3.1 Briefly describe the major third-party payers.


Third party payers are insurances that will compensate health service organizations. They
include private insurers, as well as public government. An example of private insurers is Blue
Cross Blue Shield. An example of public government is Medicare or Medicaid.

3.2 a. What are the primary characteristics of managed care organizations (MCOs)?
Managed care organizations have a goal of trying to create a single unit between healthcare
services provided and insurance. They are usually generated by insurers and it is an attempt to
manage the care that is given to patients. There are however different types of MCOs with
different levels of control.

b. Describe two different types of MCOs.


One type of MCO is health maintenance organization. This type of MCO has the most control
over the care that is provided. In addition, there are preferred provider organizations. These
MCOSs are less controlling than HMOs. Even though the control level between the two differs,
they share the common goal of trying to keep costs low for medical care.

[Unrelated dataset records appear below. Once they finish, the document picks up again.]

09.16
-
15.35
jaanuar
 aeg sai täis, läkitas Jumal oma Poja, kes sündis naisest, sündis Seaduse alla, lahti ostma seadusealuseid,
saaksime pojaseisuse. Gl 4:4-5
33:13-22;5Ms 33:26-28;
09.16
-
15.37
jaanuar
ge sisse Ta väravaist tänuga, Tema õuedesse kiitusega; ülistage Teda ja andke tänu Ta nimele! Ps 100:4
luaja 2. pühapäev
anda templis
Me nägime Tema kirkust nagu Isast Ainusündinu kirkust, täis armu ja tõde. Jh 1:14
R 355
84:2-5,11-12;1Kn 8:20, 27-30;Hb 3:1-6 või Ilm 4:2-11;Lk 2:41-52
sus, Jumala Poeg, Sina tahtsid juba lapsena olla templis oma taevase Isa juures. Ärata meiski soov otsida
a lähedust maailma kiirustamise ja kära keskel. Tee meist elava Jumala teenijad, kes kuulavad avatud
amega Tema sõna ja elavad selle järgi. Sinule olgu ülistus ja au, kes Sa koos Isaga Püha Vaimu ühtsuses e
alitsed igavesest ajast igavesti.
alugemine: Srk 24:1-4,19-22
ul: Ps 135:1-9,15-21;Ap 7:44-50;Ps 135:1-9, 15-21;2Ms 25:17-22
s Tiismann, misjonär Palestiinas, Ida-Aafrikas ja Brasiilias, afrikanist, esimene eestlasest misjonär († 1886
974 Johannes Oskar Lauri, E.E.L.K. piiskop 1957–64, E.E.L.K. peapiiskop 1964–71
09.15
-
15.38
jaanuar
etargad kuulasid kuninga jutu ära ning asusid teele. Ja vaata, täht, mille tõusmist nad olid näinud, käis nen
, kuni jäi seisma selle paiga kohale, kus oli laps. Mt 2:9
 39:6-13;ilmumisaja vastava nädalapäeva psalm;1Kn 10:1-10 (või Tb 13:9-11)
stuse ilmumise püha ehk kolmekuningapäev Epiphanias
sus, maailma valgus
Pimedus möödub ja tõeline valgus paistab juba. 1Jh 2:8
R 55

3.3 What is the difference between fee-for-service reimbursement and capitation?


With fee-for-service is when compensation is higher the more services are provided. Capitation
is when there is a fixed price that is paid regardless of the amount of services that is provided to
the patient. This type of care is primarily used by managed care organizations.

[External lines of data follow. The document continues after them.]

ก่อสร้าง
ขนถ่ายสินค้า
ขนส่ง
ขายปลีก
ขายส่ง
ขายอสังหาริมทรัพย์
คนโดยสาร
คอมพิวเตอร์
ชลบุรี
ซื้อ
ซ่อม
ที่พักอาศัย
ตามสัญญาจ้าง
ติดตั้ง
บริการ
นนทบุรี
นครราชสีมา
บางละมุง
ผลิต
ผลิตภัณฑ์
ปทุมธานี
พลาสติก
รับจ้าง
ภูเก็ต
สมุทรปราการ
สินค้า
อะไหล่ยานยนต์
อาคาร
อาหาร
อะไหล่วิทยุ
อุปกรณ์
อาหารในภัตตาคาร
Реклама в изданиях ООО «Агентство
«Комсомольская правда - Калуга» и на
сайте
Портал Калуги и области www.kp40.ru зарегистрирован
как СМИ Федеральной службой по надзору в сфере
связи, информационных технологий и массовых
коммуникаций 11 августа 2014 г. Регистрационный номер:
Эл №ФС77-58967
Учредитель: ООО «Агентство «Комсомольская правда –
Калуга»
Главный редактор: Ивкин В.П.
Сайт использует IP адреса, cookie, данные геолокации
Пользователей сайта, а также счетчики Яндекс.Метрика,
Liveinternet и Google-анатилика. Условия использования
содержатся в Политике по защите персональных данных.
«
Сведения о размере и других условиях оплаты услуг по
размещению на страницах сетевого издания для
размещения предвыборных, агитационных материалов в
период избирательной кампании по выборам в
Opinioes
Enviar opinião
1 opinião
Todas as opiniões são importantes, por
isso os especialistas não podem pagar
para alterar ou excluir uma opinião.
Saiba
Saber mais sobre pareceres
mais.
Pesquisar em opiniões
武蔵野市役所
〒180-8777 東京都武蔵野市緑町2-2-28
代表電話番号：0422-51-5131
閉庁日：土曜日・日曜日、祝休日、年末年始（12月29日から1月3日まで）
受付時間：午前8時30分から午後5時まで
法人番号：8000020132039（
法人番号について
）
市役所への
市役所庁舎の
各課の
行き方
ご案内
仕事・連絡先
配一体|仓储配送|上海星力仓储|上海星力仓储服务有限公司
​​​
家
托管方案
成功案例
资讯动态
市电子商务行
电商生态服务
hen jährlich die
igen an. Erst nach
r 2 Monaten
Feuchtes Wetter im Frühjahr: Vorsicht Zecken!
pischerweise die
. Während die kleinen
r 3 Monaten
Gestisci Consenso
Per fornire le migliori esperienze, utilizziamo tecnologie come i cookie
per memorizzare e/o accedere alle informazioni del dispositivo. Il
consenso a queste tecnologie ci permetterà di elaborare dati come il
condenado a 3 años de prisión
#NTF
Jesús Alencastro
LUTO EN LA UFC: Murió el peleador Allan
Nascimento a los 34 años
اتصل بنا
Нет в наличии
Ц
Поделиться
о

3.5 Describe provider incentives and risks under each of the following reimbursement
methods:

a. Cost based
This is the least risky reimbursement method. A profit is earned because payers agree to cover
the costs to providers. Costs are able to exceed revenues which is the risk of cost-based
reimbursement. Providers have the freedom to set the rates which could in turn result in higher
profits. Providers are given a blank check to get facilities as well as equipment. More services
lead to higher costs which results in greater revenue.

b. Charge based, including discounted charges

This is also a very low risk reimbursement method. Providers ensure that costs are very high in
order to get profits. Providers want to set higher prices and give more services because the more
services they provide to patients, the more money they will generate. It is easier for providers to
raise costs rather than to lower them.
c. Prospective payment
There is risk for the providers. There is a reimbursement rate that is set based on what is
presumed to be adequate. If these payments are too low, no money will be made. Some
procedures are more profitable than others which is an incentive because more money can be
made. Providers usually want to perform the more expensive surgeries because they will make
more money. There is incentive to decrease costs because there is fixed reimbursement. This
also carries over into the length of a patient’s stay. Providers are looking to make the stay as
short as possible because they are not getting more money.

d. Capitation
There is a risk on both the cost and the utilization of the provider. The goal here is to decrease
utilization while working more thoughtfully. There is also incentive to lower costs, however,
with that comes offering less services to patients. Only procedures that are absolutely
necessary will be performed. Health is promoted so that fewer services are needed. It’s better
to promote prevention rather than need treatment.